The Global Partnership commits, to increase the primary completion rate of girls in GPE eligible countries[1] from 74% to 84% between 2015 and 2018, meaning 2.5 million more girls completing primary school. It will achieve this by financing national education sector plans that prioritize girls’ education.  

In addition, over this same four year period, GPE’s support to developing countries will secure a 10% increase in the lower secondary school completion rate for girls, from 44% to 54%, meaning 2 million more girls completing lower secondary school. Overall, the number of children who complete primary education annually and demonstrate core reading and numeracy skills will increase by 25%, from 16 million in 2014 to 20 million in 2018.

Ensuring that “all girls in GPE supported countries successfully complete primary school and go to secondary school in a safe and supportive learning environment” is a strategic objective of the Global Partnership for Education. The ramifications of improving access to learning extend far beyond the education sector.

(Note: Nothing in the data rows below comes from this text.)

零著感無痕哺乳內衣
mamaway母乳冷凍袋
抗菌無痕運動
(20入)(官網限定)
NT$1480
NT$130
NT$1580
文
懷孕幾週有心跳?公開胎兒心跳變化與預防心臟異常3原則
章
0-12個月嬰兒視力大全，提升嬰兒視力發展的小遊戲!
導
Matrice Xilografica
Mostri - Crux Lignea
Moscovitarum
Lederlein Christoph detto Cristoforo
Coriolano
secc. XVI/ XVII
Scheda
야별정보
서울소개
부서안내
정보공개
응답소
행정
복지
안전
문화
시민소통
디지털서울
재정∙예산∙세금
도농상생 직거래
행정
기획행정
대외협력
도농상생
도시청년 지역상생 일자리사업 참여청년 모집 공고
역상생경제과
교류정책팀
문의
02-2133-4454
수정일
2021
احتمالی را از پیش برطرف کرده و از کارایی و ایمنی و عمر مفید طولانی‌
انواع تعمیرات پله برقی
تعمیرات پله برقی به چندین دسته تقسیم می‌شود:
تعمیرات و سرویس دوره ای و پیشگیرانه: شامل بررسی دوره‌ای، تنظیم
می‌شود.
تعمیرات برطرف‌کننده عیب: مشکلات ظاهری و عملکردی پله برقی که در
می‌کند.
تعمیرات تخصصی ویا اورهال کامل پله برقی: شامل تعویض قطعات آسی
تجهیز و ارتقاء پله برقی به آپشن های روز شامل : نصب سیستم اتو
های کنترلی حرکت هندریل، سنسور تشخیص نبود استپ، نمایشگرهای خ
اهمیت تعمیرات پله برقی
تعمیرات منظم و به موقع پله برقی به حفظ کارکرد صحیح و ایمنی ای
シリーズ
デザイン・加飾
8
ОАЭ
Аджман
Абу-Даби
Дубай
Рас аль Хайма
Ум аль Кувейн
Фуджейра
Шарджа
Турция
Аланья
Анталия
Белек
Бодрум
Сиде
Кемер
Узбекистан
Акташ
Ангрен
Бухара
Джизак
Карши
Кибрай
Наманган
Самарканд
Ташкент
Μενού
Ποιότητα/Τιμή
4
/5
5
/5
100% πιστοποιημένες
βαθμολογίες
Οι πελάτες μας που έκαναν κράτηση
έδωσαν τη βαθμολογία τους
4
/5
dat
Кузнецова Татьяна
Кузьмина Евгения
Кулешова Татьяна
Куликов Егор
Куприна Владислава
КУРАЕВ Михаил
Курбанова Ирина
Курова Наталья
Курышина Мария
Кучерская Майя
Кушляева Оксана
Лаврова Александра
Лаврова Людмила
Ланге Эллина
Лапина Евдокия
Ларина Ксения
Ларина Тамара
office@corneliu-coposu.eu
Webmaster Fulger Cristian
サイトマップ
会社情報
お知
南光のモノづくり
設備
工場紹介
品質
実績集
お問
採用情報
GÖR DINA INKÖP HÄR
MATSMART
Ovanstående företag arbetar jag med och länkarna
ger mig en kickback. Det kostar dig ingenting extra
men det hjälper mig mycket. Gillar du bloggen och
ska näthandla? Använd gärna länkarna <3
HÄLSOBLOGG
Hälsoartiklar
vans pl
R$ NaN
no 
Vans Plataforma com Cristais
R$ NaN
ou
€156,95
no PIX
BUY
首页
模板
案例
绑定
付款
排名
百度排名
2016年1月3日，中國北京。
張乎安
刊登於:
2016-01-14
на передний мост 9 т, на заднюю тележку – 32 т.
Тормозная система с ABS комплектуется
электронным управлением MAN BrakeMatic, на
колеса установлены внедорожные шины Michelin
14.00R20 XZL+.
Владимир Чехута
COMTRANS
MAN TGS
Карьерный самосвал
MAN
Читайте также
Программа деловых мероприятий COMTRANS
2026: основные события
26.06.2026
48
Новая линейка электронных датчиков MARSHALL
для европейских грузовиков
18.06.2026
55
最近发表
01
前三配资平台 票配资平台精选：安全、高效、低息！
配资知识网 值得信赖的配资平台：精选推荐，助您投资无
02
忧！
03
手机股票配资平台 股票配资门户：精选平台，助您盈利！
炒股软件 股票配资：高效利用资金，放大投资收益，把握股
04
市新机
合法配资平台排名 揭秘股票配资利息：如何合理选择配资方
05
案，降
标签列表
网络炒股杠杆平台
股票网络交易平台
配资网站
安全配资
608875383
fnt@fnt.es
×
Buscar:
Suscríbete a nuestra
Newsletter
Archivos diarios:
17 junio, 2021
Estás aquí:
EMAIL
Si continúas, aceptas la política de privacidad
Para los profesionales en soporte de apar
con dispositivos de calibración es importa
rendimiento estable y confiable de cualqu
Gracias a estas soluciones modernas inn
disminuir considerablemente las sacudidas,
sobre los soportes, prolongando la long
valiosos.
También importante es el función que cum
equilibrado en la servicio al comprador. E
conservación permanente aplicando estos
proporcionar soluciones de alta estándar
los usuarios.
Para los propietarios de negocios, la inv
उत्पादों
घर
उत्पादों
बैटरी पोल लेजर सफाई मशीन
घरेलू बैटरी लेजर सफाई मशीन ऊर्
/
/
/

Globally, of the 58 million children out of school, 31 million are girls. These girls are more likely to face early and forced marriage, female genital mutilation, poor employment prospects and poorer health for themselves and their children. The benefits of education girls are grounded in evidence: a child whose mother can read is 50% more likely to live past the age of 5; if all girls in sub-Saharan Africa and South and West Asia had primary education, child marriage would fall by 14%. Education, especially at the secondary level, equips girls with the knowledge and skills to more effectively participate in political, economic, and social progress of their societies. Education empowers girls.    

Over the past 12 years, the Global Partnership and its partners have helped enroll approximately 10 million girls in school; 8 million of whom have entered school between 2011 and 2014.  It will continue to place priority on increasing access for girls over the next four years. 

In January 2015, the Global Partnership will launch a new results-based funding model to incentivize GPE’s 59+ countries to collect more and better data about girls’ access to quality education and their learning outcomes. The data will include reliable information about factors, such as family income, geography, disability, ethnicity, language and more, that affect whether girls have access to quality schooling.   Based on such data, GPE’s developing country partners will be better equipped to identify where the needs are greatest and whether policies and interventions are working. Moreover, they will be encouraged to put into place strategies to improve equity, which means fair and impartial treatment of all children, irrespective of where they live, whether they are boys or girls or whether they are disabled or not.


[1] Afghanistan, Bangladesh, Benin, Bhutan, Burkina Faso, Burundi, Cambodia, Cameroon, Cape Verde, Central African Republic, Chad, Comoros, DR Congo, Congo Rep, Cote d'Ivoire, Dominica, Eritrea, Ethiopia, Gambia, Grenada, Guinea, Guinea-Bissau, Guyana, Haiti, Kenya, Kiribati, Kyrgyz Republic, Lao PDR, Lesotho, Liberia, Madagascar, Malawi, Maldives, Mali, Marshall Islands, Mauritania, Micronesia, Mozambique, Myanmar, Nepal, Nicaragua, Niger, Nigeria, Pakistan, Papua New Guinea, Rwanda, Samoa, Sao Tome & Principe, Senegal, Sudan, Sierra Leone, Solomon Islands, Somalia, South Sudan, St. Lucia, St. Vincent, Tajikistan, Tanzania, Timor-Leste, Togo, Tonga, Tuvalu, Uganda, Vanuatu, Rep, Yemen, Zimbabwe.